Cases of tourists contracting malaria after buying last-minute trips
Online travel agents offering last-minute deals are being urged to give clearer warnings to consumers about malaria risks. This is because there is little time to visit the doctor for medical advice or organise medicine that prevents malaria and other diseases, a group of leading doctors in the UK have said in a letter to the British Medical Journal.
“Imported cases of malaria are relatively common in the UK, mostly from West Africa, with a considerable proportion occurring in holidaymakers,” the doctors warn, each of whom is a specialist in infectious diseases. They give the recent example of three British tourists who booked a tour to Gambia through the same travel website and who had not had time to find medical advice before travelling.

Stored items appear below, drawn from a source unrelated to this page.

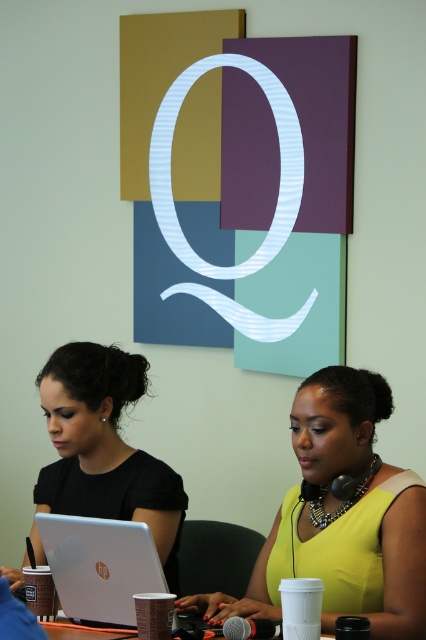
You are organizing a workshop and need to place a 1.2 meter long banner on the table. Given the black matte laptop at left and the white glossy table at lower center, can the banner fit on the table without overlapping either object?

The black matte laptop at left has a larger size compared to white glossy table at lower center. However, the table itself is the surface where the laptop is placed. Since the banner is 1.2 meters long, it might not fit if the table is smaller than that. But according to the description, the laptop is larger than the table, which is impossible. There must be an error in the provided information.

You are standing at the center of the table in the professional setting. You need to reach both the point at [325,499] and the point at [123,520]. Which point should you move towards first if you want to reach the one that is closer to you?

You should move towards point [123,520] first because it is closer to you than point [325,499], which is further away.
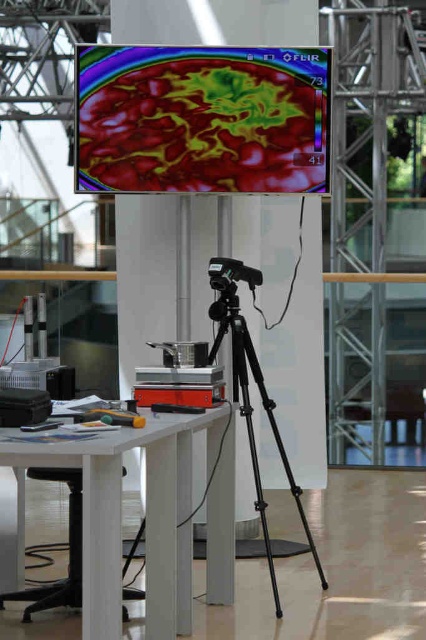
You are an engineer in the conference room. You need to move the black plastic stool at lower left to the other side of the thermal imaging screen at center. Is the stool currently on the left or right side of the screen?

The thermal imaging screen at center is positioned on the right side of black plastic stool at lower left, so the stool is currently on the left side of the screen.

You are setting up equipment in the conference room. You have a white matte table at lower left and a black plastic video camera at center. Which object can you place a large document on?

The white matte table at lower left is larger in size than the black plastic video camera at center, so you can place the large document on the white matte table at lower left.

Consider the image. You are setting up equipment in the conference room and need to know which device is taller between the thermal imaging screen at center and the black plastic video camera at center. Can you tell me?

The thermal imaging screen at center is much taller than the black plastic video camera at center.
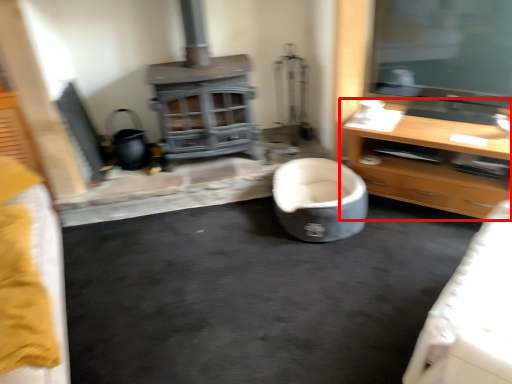
Question: From the image's perspective, where is cabinetry (annotated by the red box) located in relation to bean bag chair in the image?

Choices:
 (A) below
 (B) above

Answer: (B)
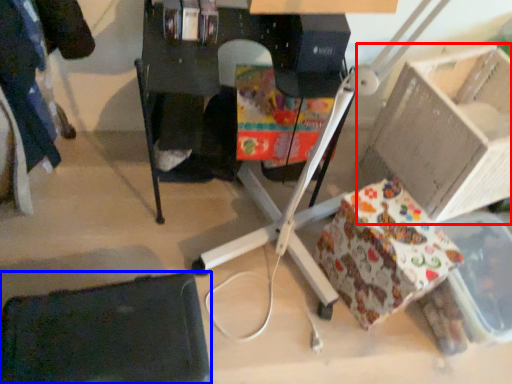
Question: Which object is closer to the camera taking this photo, cardboard box (highlighted by a red box) or swivel chair (highlighted by a blue box)?

Choices:
 (A) cardboard box
 (B) swivel chair

Answer: (B)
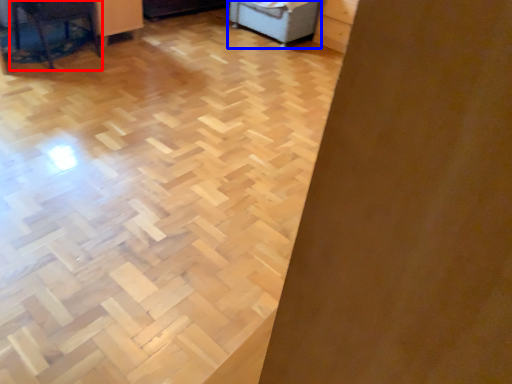
Question: Which object is further to the camera taking this photo, furniture (highlighted by a red box) or furniture (highlighted by a blue box)?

All three were taken to hospital with severe malaria within two weeks of returning home. “The Gambia is a popular winter sun destination for UK travellers,” the letter continues.
“Malaria is highly endemic there and is a risk to travellers throughout the year. This risk could be avoided by taking appropriate chemoprophylaxis tablets and taking action to cover up or use sprays and creams to avoid bites. “The increasing use of websites to make late holiday bookings can make it more difficult to organise medical advice and malaria chemoprophylaxis.
“In addition, many travel websites and holiday brochures – including the website used by our patients – make no specific reference to the risk of contracting malaria. “Travel websites need to include explicit messages about taking medical advice and effective chemoprophylaxis before travelling to malaria endemic areas. Advice on allowing sufficient time to organise this might reduce the particular risk to people making late bookings.”